The twentieth century saw a sharp decline in the number of diagnosed cases of female hysteria, as study and observation could yield no particular cause for the disorder. In fact, over 75 pages of different causes were ascribed to female hysteria, some pointing out that it became a catchall diagnosis for any unidentifiable ailment.
Sigmund Freud himself was at the forefront of reclassifying hysteria (from schizophrenia, conversion disorders and anxiety attacks for example) into the now more commonly used anxiety neurosis. As society learned more about human sexuality, the practice of classifying what we would consider today as the need for a good ol’ romp a medical disorder diminished. Lucky for us the manufacture and sale of vibrators continued, but starting in the 1960’s they were hawked for the same uses that they are today—as sexual stimulators.

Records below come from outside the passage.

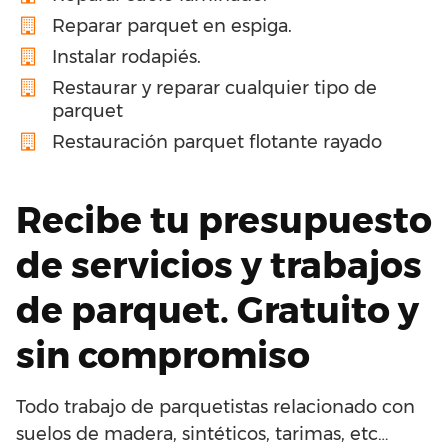
Reparar parquet en espiga.
Instalar rodapiés.
Restaurar y reparar cualquier tipo de
parquet
Restauración parquet flotante rayado
Recibe tu presupuesto
de servicios y trabajos
de parquet. Gratuito y
sin compromiso
Todo trabajo de parquetistas relacionado con
suelos de madera, sintéticos, tarimas, etc…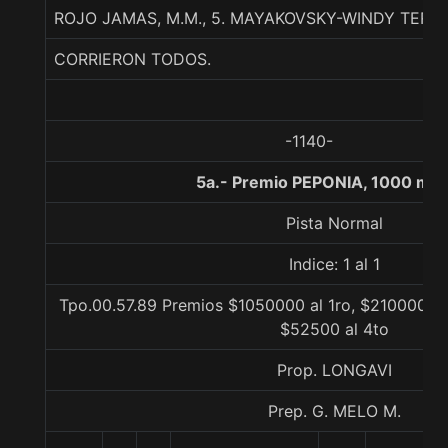
ROJO JAMAS, M.M., 5. MAYAKOVSKY-WINDY TER
CORRIERON TODOS.
-1140-
5a.- Premio PEPONIA, 1000 met
Pista Normal
Indice: 1 al 1
Tpo.00.57.89 Premios $1050000 al 1ro, $210000 al
$52500 al 4to
Prop. LONGAVI
Prep. G. MELO M.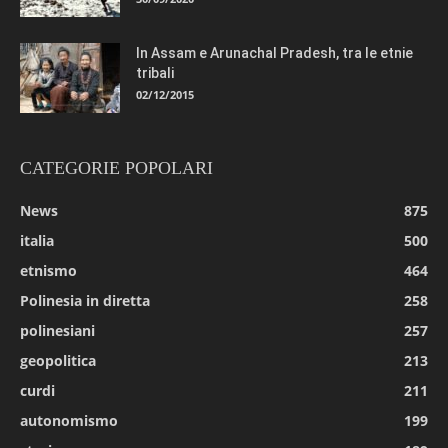
In Assam e Arunachal Pradesh, tra le etnie
tribali
02/12/2015
CATEGORIE POPOLARI
News
875
italia
500
etnismo
464
Polinesia in diretta
258
polinesiani
257
geopolitica
213
curdi
211
autonomismo
199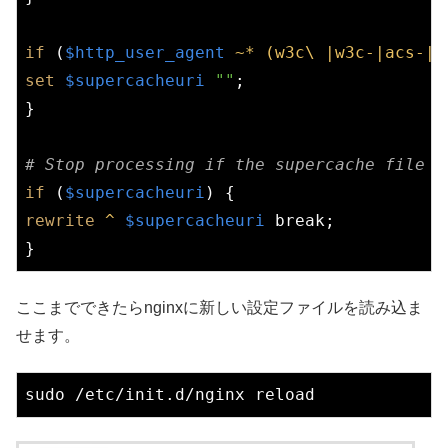
if
 (
$http_user_agent
~* (w3c\ |w3c-|acs-|a
set
$supercacheuri
""
;

}

# Stop processing if the supercache file i
if
 (
$supercacheuri
rewrite
 ^
$supercacheuri
break
;

ここまでできたらnginxに新しい設定ファイルを読み込ま
せます。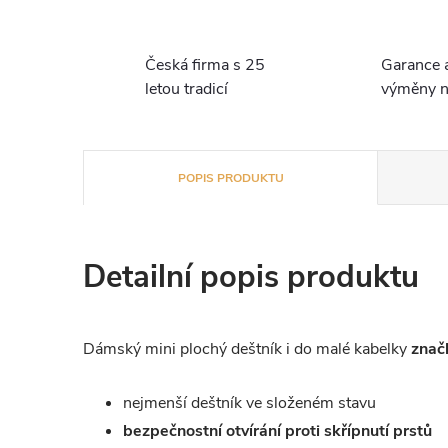
Česká firma s 25
Garance 
letou tradicí
výměny n
POPIS PRODUKTU
Detailní popis produktu
Dámský mini plochý deštník i do malé kabelky
znač
nejmenší deštník ve složeném stavu
bezpečnostní otvírání proti skřípnutí prstů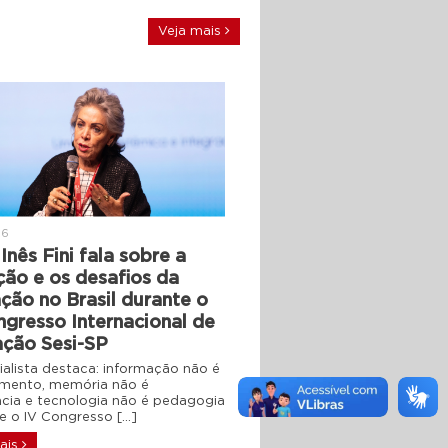
Veja mais
26
Inês Fini fala sobre a
ção e os desafios da
ção no Brasil durante o
ngresso Internacional de
ção Sesi-SP
ialista destaca: informação não é
mento, memória não é
ência e tecnologia não é pedagogia
 o IV Congresso […]
ais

The irony for me is that today modern medicine continues to focus on other (alternative) healing professions’ sometimes less than rational historical roots, as a way to undermine what have become in many cases very rational practices. But from bloodletting to lobotomies, modern medicine has had its fair share of irrational theories and practices, some that continue today (like pharmaceutical treatments for ADD and depression). Cultural practices evolve with our understanding of the body, mind and physics. As we learn more, we adapt how we address “problems”. Sometimes it’s as simple as doing away with an illogical morality, as the curious case of female hysteria has proven. Paradigms change, and when we change our behaviors as a result we get closer to truly helping people. By the same token, without the challenge of finding a cure for female hysteria, we might still have some very overworked doctors, midwives and husbands. Phew…hallelujah.